As cold-hearted landlords are seldom in short supply, this strategy will repeat itself over and again until either hotel demand is satiated or we—the citizenry—step in to prevent it.

And we must.

The negative effects of pirate hotels hollowing out a neighborhood are too straightforward to dwell upon: as apartments and homes are lost, long-term rents for the area’s true residents rise; the city suffers from lost hotel revenue; and hotel workers have fewer hours, displaced by lower-than-minimum-wage cleaning companies who handle the Airbnb trade.

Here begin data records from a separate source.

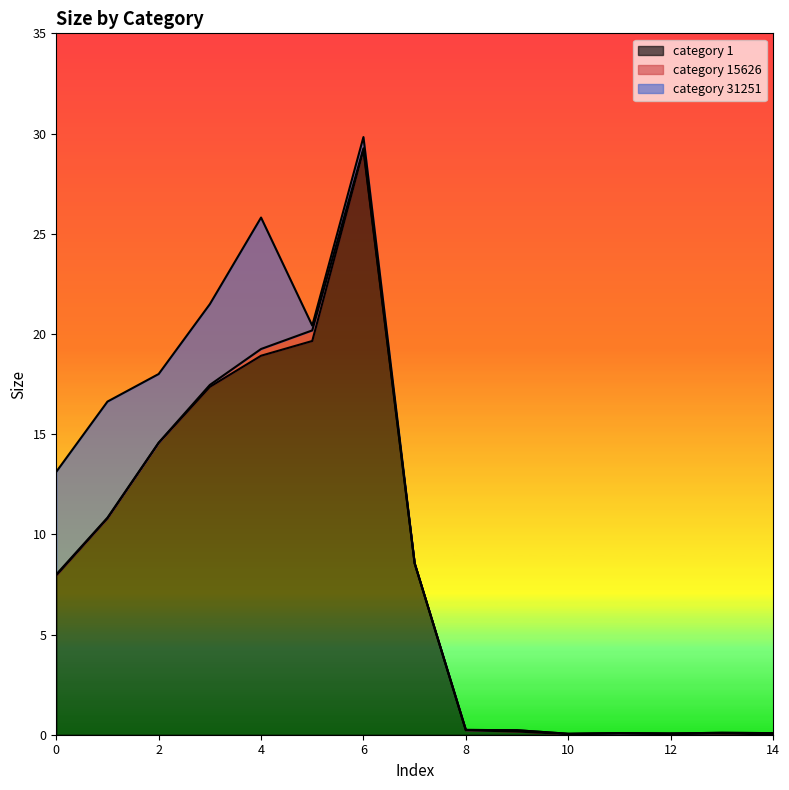

What is the maximum value shown in the chart?

29.2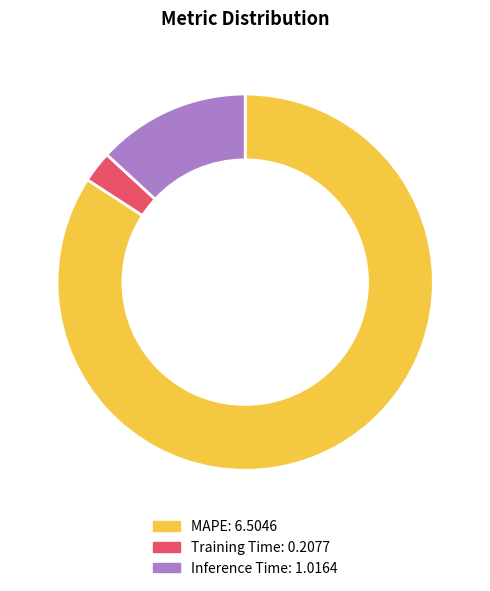

The MAPE slice represents 84% of the pie. True or false?

True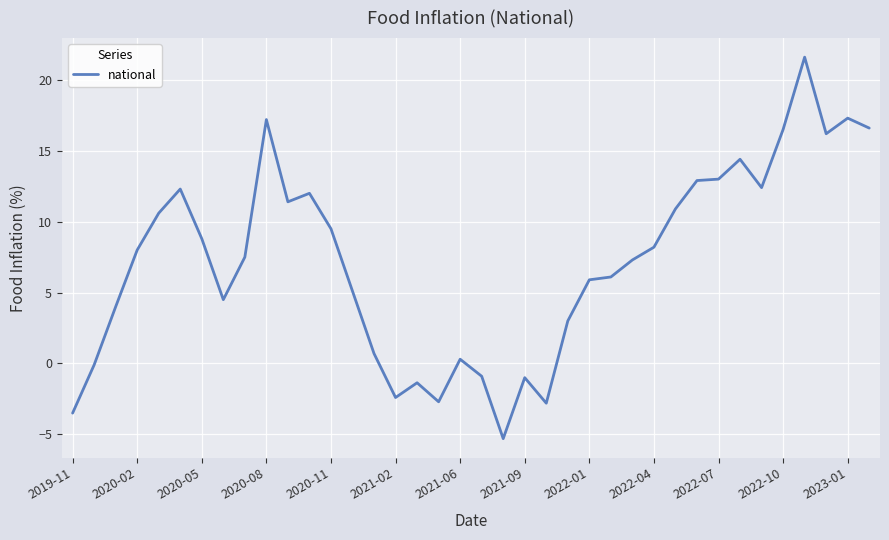

What is the maximum value shown in the chart?

21.6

While more personal than societal, the most palpable harm Airbnb and the others in the home-eliminating industry—notably Homeaway and its subsidiary, VRBO—are causing might be termed the “Animal House” effect. To save 1,000 words, pictured is a Santa Cruz beach house listed on VRBO for $735 a night. It sleeps sixteen, has a hot-tub, fire-pit and a full-sized pool table. A neighbor who regularly cleans up the beach the morning after its all-night parties calls this listing his “nemesis.”

This has to stop.

It won’t if the hoods in hoodies have their way. They are doing everything they can to fight—or buy off—each municipality that awakens to their threat. But in spite of its intense old-school lobbying efforts and multi-million dollar political campaigns, the industry may finally be tripped by something as prosaic as demographics. Airbnb is not ripping apart the peace, quiet and social fabric of poor neighborhoods. Compton and Fresno are unscathed by its depredations. Rather, Airbnb is chipping away at America’s trendiest towns, the places where the privileged own five million dollar pied-a-terres, where the residents have their politicians’ cell numbers on speed-dial. Once the have-a-lots throw their drinks across the lawn and take to the streets, Airbnb just may be brought to heel.